Why/When would need to Build a Custom Context Menu in Webflow?

  1. Offer visitors customized and potentially more relevant context menus on your website.

You’ve probably seen on some sites (even on Webflow) that when you right click inside them, instead of getting the default browser context menu, there’s a custom one with more specific and relevant options available.

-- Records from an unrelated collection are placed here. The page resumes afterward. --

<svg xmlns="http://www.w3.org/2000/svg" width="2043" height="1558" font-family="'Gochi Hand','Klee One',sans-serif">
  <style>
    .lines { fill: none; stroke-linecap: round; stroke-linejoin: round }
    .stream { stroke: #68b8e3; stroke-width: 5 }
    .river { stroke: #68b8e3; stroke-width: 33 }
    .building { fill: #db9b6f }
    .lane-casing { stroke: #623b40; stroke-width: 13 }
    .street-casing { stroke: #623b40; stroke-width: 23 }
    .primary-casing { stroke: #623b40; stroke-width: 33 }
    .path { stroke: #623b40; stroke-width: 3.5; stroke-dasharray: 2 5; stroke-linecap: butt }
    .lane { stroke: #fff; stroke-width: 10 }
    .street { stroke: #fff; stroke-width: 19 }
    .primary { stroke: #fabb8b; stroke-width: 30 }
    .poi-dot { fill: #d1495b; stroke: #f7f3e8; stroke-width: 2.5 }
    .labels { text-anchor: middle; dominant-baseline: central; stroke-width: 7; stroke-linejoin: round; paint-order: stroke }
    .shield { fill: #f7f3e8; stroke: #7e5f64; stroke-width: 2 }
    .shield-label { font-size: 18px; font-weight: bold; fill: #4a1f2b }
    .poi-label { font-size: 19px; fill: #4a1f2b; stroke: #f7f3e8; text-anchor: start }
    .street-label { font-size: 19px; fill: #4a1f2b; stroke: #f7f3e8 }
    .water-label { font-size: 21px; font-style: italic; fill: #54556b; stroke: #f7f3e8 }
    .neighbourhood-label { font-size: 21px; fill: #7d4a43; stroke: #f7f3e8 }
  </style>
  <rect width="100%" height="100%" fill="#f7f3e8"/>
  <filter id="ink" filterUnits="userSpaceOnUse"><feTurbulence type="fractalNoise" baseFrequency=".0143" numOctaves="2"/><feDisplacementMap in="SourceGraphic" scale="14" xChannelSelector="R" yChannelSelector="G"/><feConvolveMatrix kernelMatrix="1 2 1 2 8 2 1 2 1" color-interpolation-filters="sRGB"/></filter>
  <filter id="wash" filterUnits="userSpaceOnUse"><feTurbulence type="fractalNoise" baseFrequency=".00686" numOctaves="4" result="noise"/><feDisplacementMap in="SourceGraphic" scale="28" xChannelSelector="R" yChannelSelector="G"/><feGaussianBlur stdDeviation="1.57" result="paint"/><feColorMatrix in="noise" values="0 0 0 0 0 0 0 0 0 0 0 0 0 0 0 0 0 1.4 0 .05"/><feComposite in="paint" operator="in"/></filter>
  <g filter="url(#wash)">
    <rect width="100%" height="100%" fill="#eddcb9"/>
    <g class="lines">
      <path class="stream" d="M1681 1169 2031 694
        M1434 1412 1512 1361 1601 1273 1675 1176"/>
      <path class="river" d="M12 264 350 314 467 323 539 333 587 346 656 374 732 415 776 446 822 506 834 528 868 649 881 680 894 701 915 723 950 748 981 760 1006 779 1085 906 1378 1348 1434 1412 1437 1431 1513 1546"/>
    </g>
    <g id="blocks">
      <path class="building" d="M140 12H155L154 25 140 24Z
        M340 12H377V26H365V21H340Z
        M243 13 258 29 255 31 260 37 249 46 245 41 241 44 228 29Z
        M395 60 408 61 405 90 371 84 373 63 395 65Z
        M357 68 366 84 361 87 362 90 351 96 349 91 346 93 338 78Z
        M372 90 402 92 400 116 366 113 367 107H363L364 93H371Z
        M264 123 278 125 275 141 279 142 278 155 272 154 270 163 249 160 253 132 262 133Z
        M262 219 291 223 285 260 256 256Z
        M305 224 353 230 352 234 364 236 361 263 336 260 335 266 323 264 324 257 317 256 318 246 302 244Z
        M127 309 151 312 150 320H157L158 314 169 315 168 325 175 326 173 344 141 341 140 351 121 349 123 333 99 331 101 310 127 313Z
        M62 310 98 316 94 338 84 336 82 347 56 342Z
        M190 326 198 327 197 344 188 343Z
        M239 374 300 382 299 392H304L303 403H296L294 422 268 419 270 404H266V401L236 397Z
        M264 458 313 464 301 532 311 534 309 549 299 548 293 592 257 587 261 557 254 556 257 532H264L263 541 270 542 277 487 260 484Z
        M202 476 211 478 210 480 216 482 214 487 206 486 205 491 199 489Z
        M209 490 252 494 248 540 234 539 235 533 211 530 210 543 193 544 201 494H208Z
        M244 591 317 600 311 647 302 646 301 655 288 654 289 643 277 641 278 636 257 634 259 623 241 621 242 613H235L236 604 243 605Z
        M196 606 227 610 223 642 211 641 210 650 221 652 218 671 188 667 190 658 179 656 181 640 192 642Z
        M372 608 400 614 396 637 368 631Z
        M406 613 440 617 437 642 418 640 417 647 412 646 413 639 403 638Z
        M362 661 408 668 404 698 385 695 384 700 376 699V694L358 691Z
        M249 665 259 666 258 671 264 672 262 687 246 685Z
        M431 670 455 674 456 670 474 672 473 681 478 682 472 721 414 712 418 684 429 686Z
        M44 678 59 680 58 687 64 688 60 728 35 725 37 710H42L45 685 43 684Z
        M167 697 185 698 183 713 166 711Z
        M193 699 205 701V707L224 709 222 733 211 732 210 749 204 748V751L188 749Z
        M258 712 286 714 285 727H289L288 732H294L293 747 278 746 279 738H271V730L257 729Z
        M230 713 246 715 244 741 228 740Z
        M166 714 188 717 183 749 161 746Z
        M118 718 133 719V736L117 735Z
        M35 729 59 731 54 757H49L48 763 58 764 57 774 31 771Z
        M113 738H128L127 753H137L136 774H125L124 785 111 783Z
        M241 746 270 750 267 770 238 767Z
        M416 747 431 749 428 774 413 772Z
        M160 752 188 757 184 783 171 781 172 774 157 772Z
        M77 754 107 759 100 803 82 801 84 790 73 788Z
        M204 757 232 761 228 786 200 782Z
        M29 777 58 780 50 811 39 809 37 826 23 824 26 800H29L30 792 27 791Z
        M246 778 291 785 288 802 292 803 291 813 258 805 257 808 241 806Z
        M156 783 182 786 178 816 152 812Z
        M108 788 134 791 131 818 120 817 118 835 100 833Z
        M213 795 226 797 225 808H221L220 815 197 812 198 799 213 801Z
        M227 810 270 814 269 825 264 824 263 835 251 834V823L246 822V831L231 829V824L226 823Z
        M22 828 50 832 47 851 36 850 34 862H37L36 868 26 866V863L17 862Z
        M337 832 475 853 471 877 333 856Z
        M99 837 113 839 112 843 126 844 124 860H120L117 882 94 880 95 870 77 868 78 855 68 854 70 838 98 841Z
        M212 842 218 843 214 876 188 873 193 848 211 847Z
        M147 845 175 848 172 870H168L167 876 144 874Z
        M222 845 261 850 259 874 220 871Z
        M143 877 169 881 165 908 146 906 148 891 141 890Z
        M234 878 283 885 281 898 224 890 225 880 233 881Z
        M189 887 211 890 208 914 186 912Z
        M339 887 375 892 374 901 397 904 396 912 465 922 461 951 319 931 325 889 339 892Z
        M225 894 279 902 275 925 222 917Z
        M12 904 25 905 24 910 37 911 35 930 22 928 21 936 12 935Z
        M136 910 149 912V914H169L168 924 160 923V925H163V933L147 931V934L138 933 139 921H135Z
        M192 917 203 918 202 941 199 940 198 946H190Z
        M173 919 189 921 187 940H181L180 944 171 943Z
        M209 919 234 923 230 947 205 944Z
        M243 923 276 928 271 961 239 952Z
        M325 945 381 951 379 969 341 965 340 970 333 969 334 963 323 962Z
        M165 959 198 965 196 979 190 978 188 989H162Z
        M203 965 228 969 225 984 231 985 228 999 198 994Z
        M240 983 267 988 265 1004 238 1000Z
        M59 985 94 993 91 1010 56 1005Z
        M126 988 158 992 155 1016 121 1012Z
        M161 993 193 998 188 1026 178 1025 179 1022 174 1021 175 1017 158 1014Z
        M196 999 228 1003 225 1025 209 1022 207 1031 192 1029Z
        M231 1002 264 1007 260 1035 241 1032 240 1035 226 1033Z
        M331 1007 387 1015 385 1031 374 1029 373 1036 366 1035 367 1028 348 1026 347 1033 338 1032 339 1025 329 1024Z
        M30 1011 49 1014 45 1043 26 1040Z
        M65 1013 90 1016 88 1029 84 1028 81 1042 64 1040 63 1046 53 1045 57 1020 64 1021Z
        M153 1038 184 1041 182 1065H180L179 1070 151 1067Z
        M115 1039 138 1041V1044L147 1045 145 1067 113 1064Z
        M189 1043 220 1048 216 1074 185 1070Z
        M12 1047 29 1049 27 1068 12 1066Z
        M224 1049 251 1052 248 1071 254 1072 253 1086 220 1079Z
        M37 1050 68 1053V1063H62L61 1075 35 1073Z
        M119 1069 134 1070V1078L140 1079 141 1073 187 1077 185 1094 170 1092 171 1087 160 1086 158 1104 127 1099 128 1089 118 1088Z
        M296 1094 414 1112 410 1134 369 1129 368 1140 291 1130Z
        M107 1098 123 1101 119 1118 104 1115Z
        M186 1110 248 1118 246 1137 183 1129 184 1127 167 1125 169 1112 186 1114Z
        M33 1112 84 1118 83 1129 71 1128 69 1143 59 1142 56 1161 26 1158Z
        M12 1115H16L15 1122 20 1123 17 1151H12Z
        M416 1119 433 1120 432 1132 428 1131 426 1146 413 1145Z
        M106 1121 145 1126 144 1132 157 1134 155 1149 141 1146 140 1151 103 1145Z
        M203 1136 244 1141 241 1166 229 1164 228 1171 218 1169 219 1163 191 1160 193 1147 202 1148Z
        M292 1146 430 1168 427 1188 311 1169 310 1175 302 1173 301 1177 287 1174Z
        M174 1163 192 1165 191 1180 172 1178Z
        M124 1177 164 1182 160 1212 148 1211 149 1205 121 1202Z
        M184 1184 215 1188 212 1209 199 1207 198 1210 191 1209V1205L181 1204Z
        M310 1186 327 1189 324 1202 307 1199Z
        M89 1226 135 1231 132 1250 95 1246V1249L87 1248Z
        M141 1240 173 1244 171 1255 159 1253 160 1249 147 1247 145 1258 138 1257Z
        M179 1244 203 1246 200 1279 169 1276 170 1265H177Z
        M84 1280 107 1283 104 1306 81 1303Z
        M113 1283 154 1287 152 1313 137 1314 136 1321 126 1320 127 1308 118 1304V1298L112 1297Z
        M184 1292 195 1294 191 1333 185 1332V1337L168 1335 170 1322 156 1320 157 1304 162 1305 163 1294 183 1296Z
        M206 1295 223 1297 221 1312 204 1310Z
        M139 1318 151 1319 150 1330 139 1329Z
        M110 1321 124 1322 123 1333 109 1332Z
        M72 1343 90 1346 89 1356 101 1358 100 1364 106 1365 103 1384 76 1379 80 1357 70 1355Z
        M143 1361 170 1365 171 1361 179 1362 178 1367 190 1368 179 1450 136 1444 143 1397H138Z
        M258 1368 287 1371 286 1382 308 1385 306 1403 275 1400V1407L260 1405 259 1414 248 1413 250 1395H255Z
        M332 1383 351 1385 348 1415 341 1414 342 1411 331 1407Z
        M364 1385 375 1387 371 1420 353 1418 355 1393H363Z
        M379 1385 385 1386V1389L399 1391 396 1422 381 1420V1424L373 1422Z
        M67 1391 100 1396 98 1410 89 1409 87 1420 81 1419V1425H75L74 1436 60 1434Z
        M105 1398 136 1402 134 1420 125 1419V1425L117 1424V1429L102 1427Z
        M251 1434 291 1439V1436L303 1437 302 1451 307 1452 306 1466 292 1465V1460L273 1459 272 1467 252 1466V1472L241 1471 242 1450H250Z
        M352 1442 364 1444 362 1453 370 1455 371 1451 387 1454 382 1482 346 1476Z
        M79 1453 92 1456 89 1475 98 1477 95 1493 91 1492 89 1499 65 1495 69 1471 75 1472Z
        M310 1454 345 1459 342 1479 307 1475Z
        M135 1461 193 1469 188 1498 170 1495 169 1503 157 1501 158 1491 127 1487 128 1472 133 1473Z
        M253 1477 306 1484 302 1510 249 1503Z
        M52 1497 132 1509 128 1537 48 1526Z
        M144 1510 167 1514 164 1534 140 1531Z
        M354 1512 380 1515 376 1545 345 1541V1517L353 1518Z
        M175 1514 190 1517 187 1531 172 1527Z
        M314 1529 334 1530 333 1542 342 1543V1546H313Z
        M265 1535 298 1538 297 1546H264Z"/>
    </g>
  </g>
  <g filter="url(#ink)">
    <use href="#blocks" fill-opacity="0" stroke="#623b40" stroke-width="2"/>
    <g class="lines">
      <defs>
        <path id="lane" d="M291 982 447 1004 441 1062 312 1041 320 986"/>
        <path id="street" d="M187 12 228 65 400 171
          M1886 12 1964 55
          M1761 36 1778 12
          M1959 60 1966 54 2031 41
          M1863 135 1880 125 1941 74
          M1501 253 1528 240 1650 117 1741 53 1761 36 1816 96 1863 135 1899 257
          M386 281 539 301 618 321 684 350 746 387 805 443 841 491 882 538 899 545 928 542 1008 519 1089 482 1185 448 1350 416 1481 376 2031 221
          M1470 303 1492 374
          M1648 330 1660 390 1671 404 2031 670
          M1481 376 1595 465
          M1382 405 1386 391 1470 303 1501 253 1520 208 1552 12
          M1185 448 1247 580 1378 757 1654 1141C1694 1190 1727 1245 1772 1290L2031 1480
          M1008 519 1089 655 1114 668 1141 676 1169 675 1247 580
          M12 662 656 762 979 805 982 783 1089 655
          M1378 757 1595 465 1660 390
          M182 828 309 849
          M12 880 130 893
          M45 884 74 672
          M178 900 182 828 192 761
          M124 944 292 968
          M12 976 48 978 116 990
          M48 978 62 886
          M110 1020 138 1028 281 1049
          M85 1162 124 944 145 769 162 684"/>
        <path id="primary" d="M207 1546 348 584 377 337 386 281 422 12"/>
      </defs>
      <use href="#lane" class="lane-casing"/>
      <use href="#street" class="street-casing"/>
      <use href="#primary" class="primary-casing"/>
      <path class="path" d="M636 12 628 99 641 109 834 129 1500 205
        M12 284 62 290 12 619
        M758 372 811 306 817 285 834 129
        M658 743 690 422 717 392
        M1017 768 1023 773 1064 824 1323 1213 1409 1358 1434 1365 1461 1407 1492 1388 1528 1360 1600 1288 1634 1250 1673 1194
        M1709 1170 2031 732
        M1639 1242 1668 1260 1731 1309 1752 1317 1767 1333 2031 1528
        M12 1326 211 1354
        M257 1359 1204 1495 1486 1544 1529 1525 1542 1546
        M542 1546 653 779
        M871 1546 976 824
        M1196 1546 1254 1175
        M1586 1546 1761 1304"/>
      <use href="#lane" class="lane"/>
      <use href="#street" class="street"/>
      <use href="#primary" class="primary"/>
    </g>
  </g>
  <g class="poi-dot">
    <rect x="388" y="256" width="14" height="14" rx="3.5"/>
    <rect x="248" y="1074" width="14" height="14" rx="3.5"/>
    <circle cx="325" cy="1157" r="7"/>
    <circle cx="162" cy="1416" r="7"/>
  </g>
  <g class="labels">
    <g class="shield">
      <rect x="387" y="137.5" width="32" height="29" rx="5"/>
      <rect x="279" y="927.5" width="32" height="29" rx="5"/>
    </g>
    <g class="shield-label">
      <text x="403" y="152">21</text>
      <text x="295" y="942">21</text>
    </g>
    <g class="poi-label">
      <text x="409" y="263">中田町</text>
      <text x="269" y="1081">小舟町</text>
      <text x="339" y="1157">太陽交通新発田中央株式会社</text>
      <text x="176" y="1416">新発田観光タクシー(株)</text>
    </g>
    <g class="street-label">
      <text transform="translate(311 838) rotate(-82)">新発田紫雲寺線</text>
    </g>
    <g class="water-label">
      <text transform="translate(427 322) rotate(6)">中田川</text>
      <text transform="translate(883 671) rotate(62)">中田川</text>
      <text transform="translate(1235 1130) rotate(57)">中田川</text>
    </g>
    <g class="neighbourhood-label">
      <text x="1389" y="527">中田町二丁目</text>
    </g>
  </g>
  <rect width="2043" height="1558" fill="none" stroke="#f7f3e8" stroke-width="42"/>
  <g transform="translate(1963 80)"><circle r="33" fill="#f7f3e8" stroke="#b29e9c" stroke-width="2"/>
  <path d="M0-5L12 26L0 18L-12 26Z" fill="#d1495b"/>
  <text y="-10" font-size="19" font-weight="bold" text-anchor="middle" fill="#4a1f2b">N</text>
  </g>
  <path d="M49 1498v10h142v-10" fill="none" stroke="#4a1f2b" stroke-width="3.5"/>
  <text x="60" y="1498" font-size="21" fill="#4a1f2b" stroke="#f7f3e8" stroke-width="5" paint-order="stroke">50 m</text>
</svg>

You can do the same for your website visitors and this guide will show you just how to do that on Webflow.

Building a custom context menu in Webflow

To build a custom context menu on a Webflow site, we’re going to use MemberScript #89 – Custom Context Menus. Follow the link to get the code you’ll need to add to your page and watch a video tutorial on how to set everything up.

Setting it up

The first thing you’ll need to do is put the element that will trigger the custom context menu inside a wrapper and set the wrapper’s position to relative.

Next, you’ll need to create your custom context menu, add all the different items, links, and icons you want, then put it inside a wrapper and set the wrapper’s position to absolute.

Now add a CSS combo class to the context menu called “visible” and add a z-index value that is higher than 0.

Then remove that combo class, add another one called “hidden” and set its display to none. This will be the combo class you use when publishing your page.

Now going back to the trigger element (not its wrapper), add the following attribute to it:

  • ms-code-context-item=”1”

Now add the following attribute to the context menu:

  • ms-code-context-menu=”1”

You can have multiple instances of custom context menus on a page. Each trigger and menu pair needs to use the same attribute value. So, for example, if you added the context menu from above using “1” as the value for both attributes, a second custom context menu would use “2.”

Making it work

Now that you’ve got your custom context menu built and you’ve added the appropriate attributes, all you need to do is add the MemberScript #89 custom code to your page, before the closing body tag.

Otherwise, if you plan to add custom context menus sitewide, you can add the custom code to your entire site from your site’s settings in the Webflow dashboard.

Keep in mind that the code uses the CSS classes “visible” and “hidden,” so make sure there aren’t any conflicts with anything else on your site.

Conclusion

That’s everything, you can now go ahead and test your custom context menu on your live site.